# Importing avi files



## rctneil (Dec 30, 2018)

Hello,

I am trying to organise some of the older stacks of files I have sat on my file server and i've come across old videos taken on a number of old cameras.  They are AVI files.  Logically they need to be imported into Lightroom so they can sit alongside the photos taken on the same day.

I've dragged a selection of them onto the Lightroom icon in my dock and the Import window opens but the videos do not show up.

Can Lightroom support AVI files? It would be really helpful so I can store them where they naturally belong.


----------



## Hal P Anderson (Dec 30, 2018)

I'm able to import .AVI files, but it may be that the data contained in the ones I tried are handled by CODECs on my computer.

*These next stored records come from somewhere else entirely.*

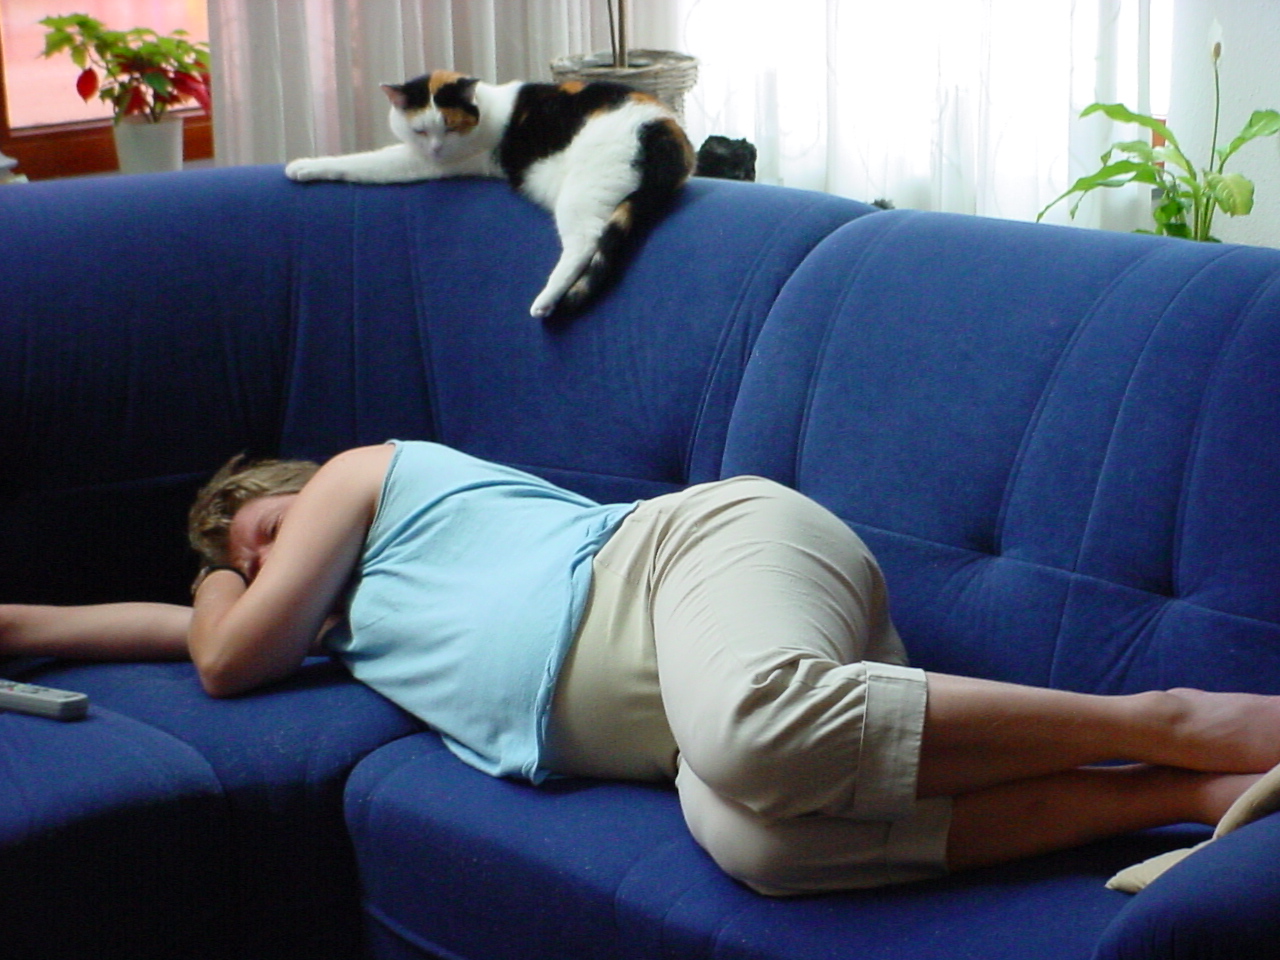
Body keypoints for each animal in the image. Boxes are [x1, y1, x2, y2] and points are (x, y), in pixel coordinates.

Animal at [285, 70, 695, 320]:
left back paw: (544, 301)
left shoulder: (424, 163)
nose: (436, 149)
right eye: (420, 130)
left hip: (583, 191)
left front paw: (303, 166)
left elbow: (364, 162)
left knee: (587, 241)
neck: (485, 107)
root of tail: (667, 128)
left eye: (450, 127)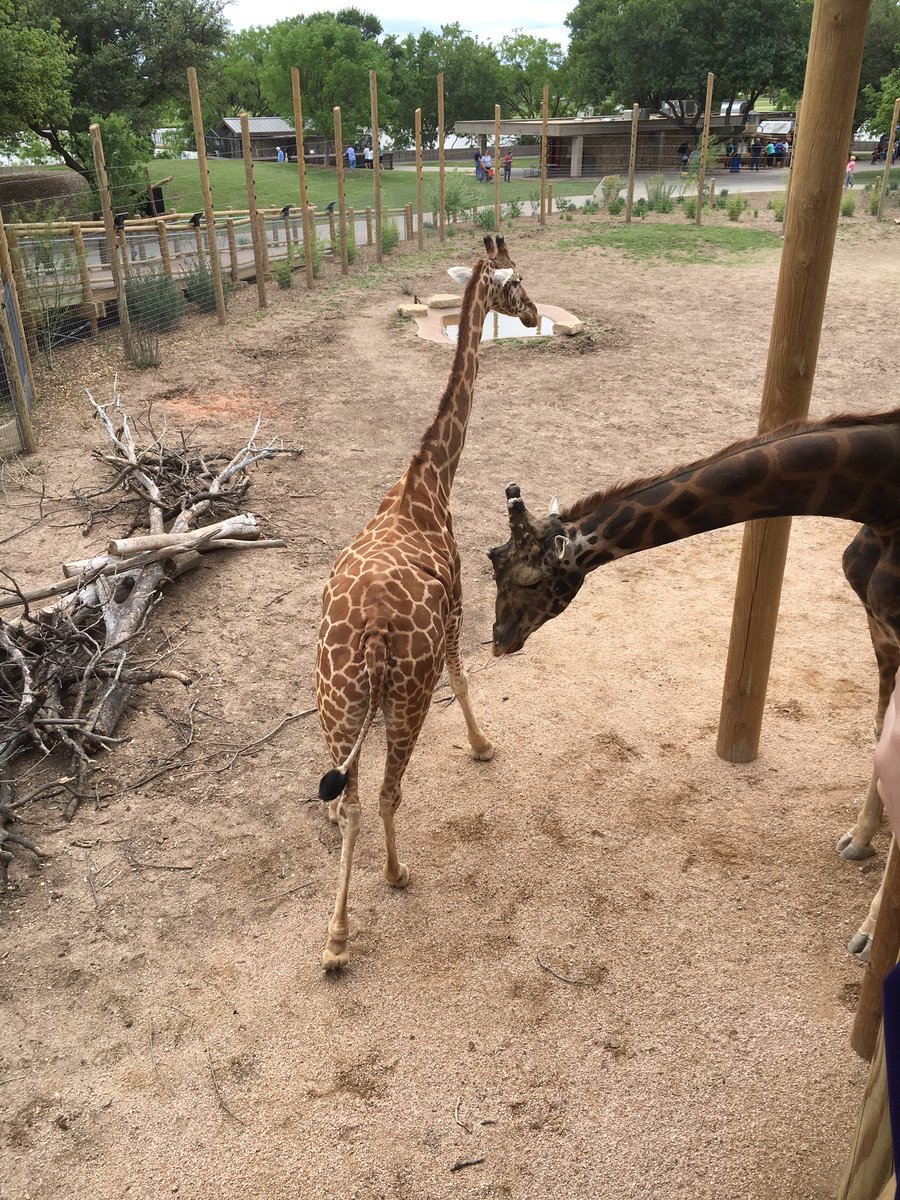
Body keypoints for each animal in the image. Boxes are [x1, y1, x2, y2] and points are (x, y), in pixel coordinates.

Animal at [315, 235, 537, 971]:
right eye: (517, 282)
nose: (534, 315)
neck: (425, 486)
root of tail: (369, 641)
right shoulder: (462, 599)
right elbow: (465, 678)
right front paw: (483, 746)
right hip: (403, 697)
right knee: (385, 792)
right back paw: (393, 876)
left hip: (337, 702)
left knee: (347, 800)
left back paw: (334, 940)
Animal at [486, 411, 900, 960]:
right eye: (493, 565)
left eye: (531, 580)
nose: (499, 640)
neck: (882, 499)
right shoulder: (879, 625)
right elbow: (878, 736)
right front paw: (859, 840)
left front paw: (873, 935)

See here: Adobe Lightroom supported video file formats


----------



## rctneil (Dec 31, 2018)

Hal P Anderson said:


> I'm able to import .AVI files, but it may be that the data contained in the ones I tried are handled by CODECs on my computer.
> 
> See here: Adobe Lightroom supported video file formats




Ah I've just spotted:


*AVI files on macOS*: Beginning with Lightroom Classic CC 8.0  and Lightroom CC 2.0 (October 2018 releases), you can no longer import new AVI files on macOS. The existing AVI files in your catalog play as expected in Lightroom CC and in a separate window from the Library Loupe view in Lightroom Classic. On Windows, the support for AVI files is still available.
Damn!  What a pain.  Now i'll have to convert all those videos into a format LR can import.  Does anyone know the actual reason avi importing was removed?


----------



## Victoria Bampton (Jan 1, 2019)

rctneil said:


> Does anyone know the actual reason avi importing was removed?


I don't think they've shared that publicly. The Any File plug-in could be another option Any File Lightroom Plugin


----------